Orthopedic surgery: TKR/THR/spinal fusion instrumentation
Post-traumatic salvage:
Following chest/abdominal trauma
Blood from hemothorax/hemoperitoneum.
TECHNIQUE
Blood salvaged postoperatively is collected from
mediastinal/chest/joint drains and transfused back
without washing
Being defibrinogenated, it does not require
anticoagulation prior to transfusion
Up to 1400 ml of unprocessed blood can be reinfused as
it has high concentration of cytokines
If transfusion of blood has not begun within 6 hrs of
initiating collection, the blood must be discarded
Shelf life of 6 hrs.
COMPLICATIONS
Theoretical risk of reinfusion of:
Free Hb, RBC stroma
Marrow fat, tissue debris
Toxic irritants/methacrylate debris
FDPs and complement.
Risk of bacterial contamination if storage time > 6 hrs
Mild coagulopathy develops as:
Platelets are deranged: Prolonged bleeding time
No clotting factors are present: Prolonged PT, aPTT
Renal insufficiency if large amounts of free Hb present
Air embolism
Complement activation causing:
Noncardiogenic pulmonary edema
Upper airway edema.
ACUTE NORMOVOLEMIC
HEMODILUTION
INTRODUCTION
Entails withdrawal of patients blood early in the
intraoperative period with simultaneous administration
of crystalloid or colloids to maintain normovolemia
When replacement of ANH collected in part by synthetic
oxygen carriers, it is called Augmented Hemodilution
Blood is collected on the day of surgery rather than over
several weeks as in PABD
Also in PABD, no crystalloids are given to increase the
blood volume.
USEFULNESS
Reduces amount of allogenic blood transfusion to 1-2
units/patient
Provides fresh supply of coagulation factors and platelets
Improved tissue perfusion with hemodilution as blood
viscosity is reduced
Patients loses blood of low HCT intraoperatively
Withdrawn blood is reinfused at the end of surgery. Less
Hb is lost in blood
Blood component sequestration:
Blood is collected intraoperatively
It is subjected to various procedures like apheresis and
centrifugation
Individual blood components are separated.

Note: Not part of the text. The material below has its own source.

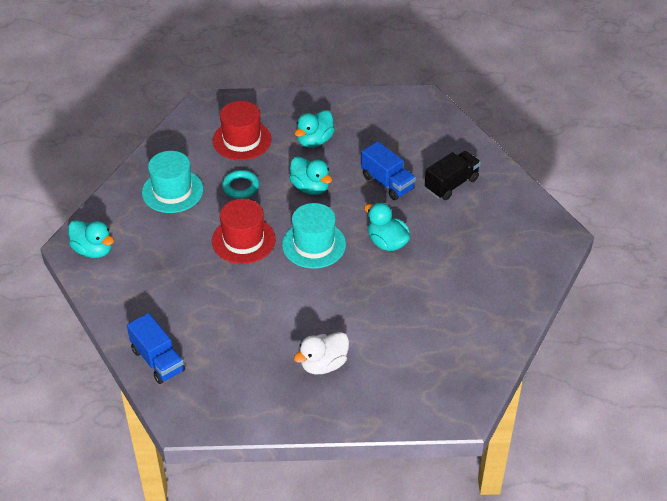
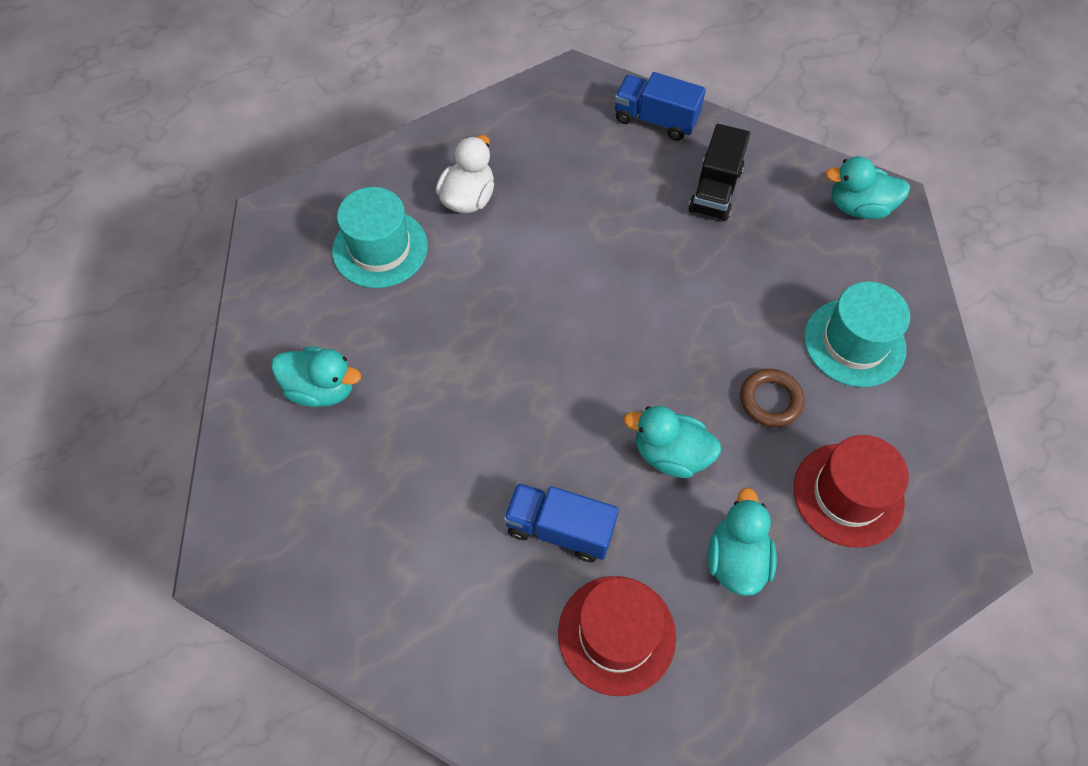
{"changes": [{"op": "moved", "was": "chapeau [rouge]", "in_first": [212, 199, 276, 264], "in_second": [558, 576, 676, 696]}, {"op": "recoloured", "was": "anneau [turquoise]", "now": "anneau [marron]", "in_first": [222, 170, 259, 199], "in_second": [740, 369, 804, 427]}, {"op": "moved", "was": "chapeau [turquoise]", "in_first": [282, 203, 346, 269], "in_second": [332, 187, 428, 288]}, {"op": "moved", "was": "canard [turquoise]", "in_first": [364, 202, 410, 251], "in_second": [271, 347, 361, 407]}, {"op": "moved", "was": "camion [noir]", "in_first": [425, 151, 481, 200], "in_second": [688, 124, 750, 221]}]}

ACUTE HYPERVOLEMIC HEMODILUTION:
Involves rapid infusion of fluid to achieve hemodilution
without prior withdrawal of blood
Associated changes:
Decrease in PCV and SVRI by around 30%
Increase in CI and LVEDP
Increase in PAP and PCWP which normalize on stoppage of surgery
Slight increase in MAP and decrease in HR,
Low chance of pulmonary edema.
PATIENT SELECTION CRITERIA
For surgeries where likelihood of transfusion exceeds
10%
Preoperative Hb level is atleast 12 g%
Absence of clinically significant coronary pulmonary,
renal/liver disease
Absence of severe HTN
Absence of infection and risk of bacteremia.
CONTRAINDICATIONS
ABSOLUTE
Severe anemia with HCT < 24%
Hemorrhagic shock
Myocardial pump failure
Hemostatic disorders
Limited ability to increase cardiac output like AS,nLV
dysfunction
Respiratory failure
End stage renal disease
Severe sepsis.
CONTRAINDICATIONS
RELATIVE
Less severe anemia
Severe respiratory distress
CCF/LV dysfunction
History of stroke
CAD/carotid artery disease
ESRD.
COMPENSATORY MECHANISMS IN ANH
Blood:
Reduced blood viscosity
Reduced RBC aggregation
Shift of ODC to right
Reduced oxygen carrying capacity (below 30%).